AMDAで緊急支援活動を行った医師の方が、次のように言われています。
「我々が緊急医療で長田でやったのは、被災者のためではなく、自分のためにやったのではないかと思う。
何か仕事、状況がある。そこに自分が参加できる。自分が必要とされている、そして自分が何かのために仕事が出来る。だから何かすることに満足させてもらえる。それがボランティアの原点ではないかと思う。

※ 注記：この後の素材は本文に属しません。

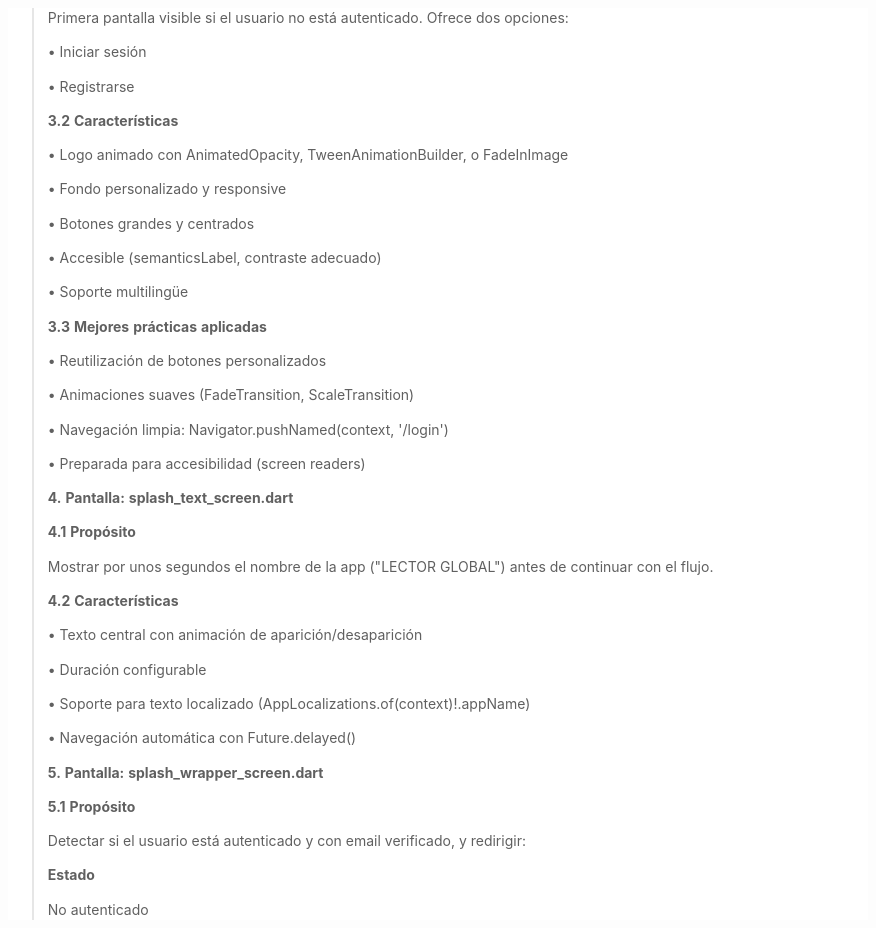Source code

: > Primera pantalla visible si el usuario no está autenticado. Ofrece dos
> opciones:
>
> • Iniciar sesión
>
> • Registrarse
>
> **3.2** **Características**
>
> • Logo animado con AnimatedOpacity, TweenAnimationBuilder, o
> FadeInImage
>
> • Fondo personalizado y responsive
>
> • Botones grandes y centrados
>
> • Accesible (semanticsLabel, contraste adecuado)
>
> • Soporte multilingüe
>
> **3.3** **Mejores** **prácticas** **aplicadas**
>
> • Reutilización de botones personalizados
>
> • Animaciones suaves (FadeTransition, ScaleTransition)
>
> • Navegación limpia: Navigator.pushNamed(context, '/login')
>
> • Preparada para accesibilidad (screen readers)
>
> **4.** **Pantalla:** **splash_text_screen.dart**
>
> **4.1** **Propósito**
>
> Mostrar por unos segundos el nombre de la app ("LECTOR GLOBAL") antes
> de continuar con el flujo.
>
> **4.2** **Características**
>
> • Texto central con animación de aparición/desaparición
>
> • Duración configurable
>
> • Soporte para texto localizado
> (AppLocalizations.of(context)!.appName)
>
> • Navegación automática con Future.delayed()
>
> **5.** **Pantalla:** **splash_wrapper_screen.dart**
>
> **5.1** **Propósito**
>
> Detectar si el usuario está autenticado y con email verificado, y
> redirigir:
>
> **Estado**
>
> No autenticado
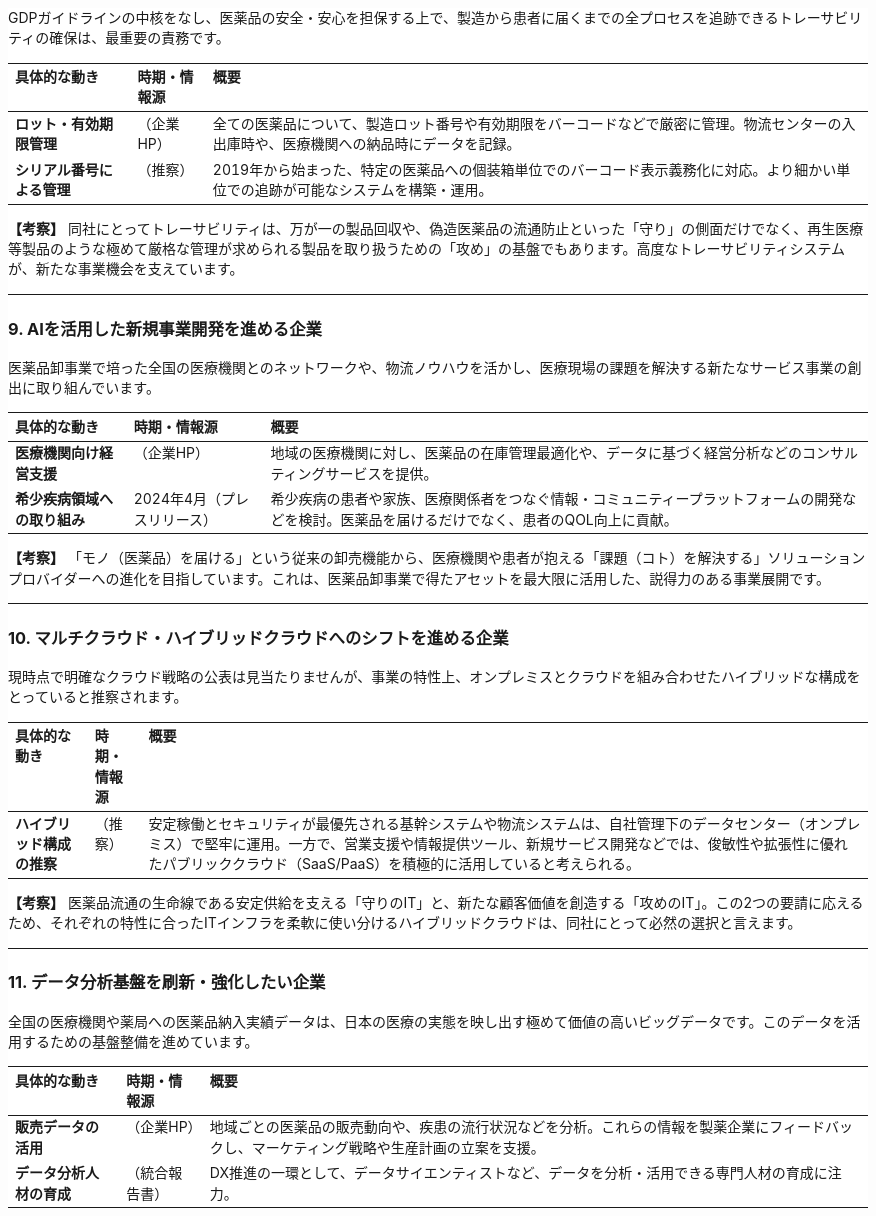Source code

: GDPガイドラインの中核をなし、医薬品の安全・安心を担保する上で、製造から患者に届くまでの全プロセスを追跡できるトレーサビリティの確保は、最重要の責務です。

| 具体的な動き | 時期・情報源 | 概要 |
| :--- | :--- | :--- |
| **ロット・有効期限管理** | （企業HP） | 全ての医薬品について、製造ロット番号や有効期限をバーコードなどで厳密に管理。物流センターの入出庫時や、医療機関への納品時にデータを記録。 |
| **シリアル番号による管理** | （推察） | 2019年から始まった、特定の医薬品への個装箱単位でのバーコード表示義務化に対応。より細かい単位での追跡が可能なシステムを構築・運用。 |

**【考察】**
同社にとってトレーサビリティは、万が一の製品回収や、偽造医薬品の流通防止といった「守り」の側面だけでなく、再生医療等製品のような極めて厳格な管理が求められる製品を取り扱うための「攻め」の基盤でもあります。高度なトレーサビリティシステムが、新たな事業機会を支えています。

---

### 9. AIを活用した新規事業開発を進める企業

医薬品卸事業で培った全国の医療機関とのネットワークや、物流ノウハウを活かし、医療現場の課題を解決する新たなサービス事業の創出に取り組んでいます。

| 具体的な動き | 時期・情報源 | 概要 |
| :--- | :--- | :--- |
| **医療機関向け経営支援** | （企業HP） | 地域の医療機関に対し、医薬品の在庫管理最適化や、データに基づく経営分析などのコンサルティングサービスを提供。 |
| **希少疾病領域への取り組み** | 2024年4月（プレスリリース） | 希少疾病の患者や家族、医療関係者をつなぐ情報・コミュニティープラットフォームの開発などを検討。医薬品を届けるだけでなく、患者のQOL向上に貢献。 |

**【考察】**
「モノ（医薬品）を届ける」という従来の卸売機能から、医療機関や患者が抱える「課題（コト）を解決する」ソリューションプロバイダーへの進化を目指しています。これは、医薬品卸事業で得たアセットを最大限に活用した、説得力のある事業展開です。

---

### 10. マルチクラウド・ハイブリッドクラウドへのシフトを進める企業

現時点で明確なクラウド戦略の公表は見当たりませんが、事業の特性上、オンプレミスとクラウドを組み合わせたハイブリッドな構成をとっていると推察されます。

| 具体的な動き | 時期・情報源 | 概要 |
| :--- | :--- | :--- |
| **ハイブリッド構成の推察** | （推察） | 安定稼働とセキュリティが最優先される基幹システムや物流システムは、自社管理下のデータセンター（オンプレミス）で堅牢に運用。一方で、営業支援や情報提供ツール、新規サービス開発などでは、俊敏性や拡張性に優れたパブリッククラウド（SaaS/PaaS）を積極的に活用していると考えられる。 |

**【考察】**
医薬品流通の生命線である安定供給を支える「守りのIT」と、新たな顧客価値を創造する「攻めのIT」。この2つの要請に応えるため、それぞれの特性に合ったITインフラを柔軟に使い分けるハイブリッドクラウドは、同社にとって必然の選択と言えます。

---

### 11. データ分析基盤を刷新・強化したい企業

全国の医療機関や薬局への医薬品納入実績データは、日本の医療の実態を映し出す極めて価値の高いビッグデータです。このデータを活用するための基盤整備を進めています。

| 具体的な動き | 時期・情報源 | 概要 |
| :--- | :--- | :--- |
| **販売データの活用** | （企業HP） | 地域ごとの医薬品の販売動向や、疾患の流行状況などを分析。これらの情報を製薬企業にフィードバックし、マーケティング戦略や生産計画の立案を支援。 |
| **データ分析人材の育成** | （統合報告書） | DX推進の一環として、データサイエンティストなど、データを分析・活用できる専門人材の育成に注力。 |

誰かのためにやってあげてるというのではなく、言い換えれば、上から下への立場ではなく、自分が誰かに必要とされている、何かすることがある、そういう気持ちを満たす、それがボランティアではないかと思う。ボランティアは実際に自分の目で見て、自分の足で歩いて、何をすべきかを自分でつかまなければいけない。(途中略)じっとただ待っているだけでは何もできない。ともかく、自分で歩いて、何かニーズをつかんできて、草の根のニーズをつかんできてやるというのが、NGOの存在意義であると思う。」

何かをせねばならない、こうであらねばならない、そうした使命感や正義感ではなく、必要とされることを、必要としてくれる人のために、淡々と実践していく、そこにNGOの原点があると言えます。
現地においていかに喜ばれる存在になれるか、そのようなNGO側の思いと姿勢があってはじめてその意向が現地の人々に伝わり受け入れられ、共に活動するパートナーシップが成り立つのでしょう。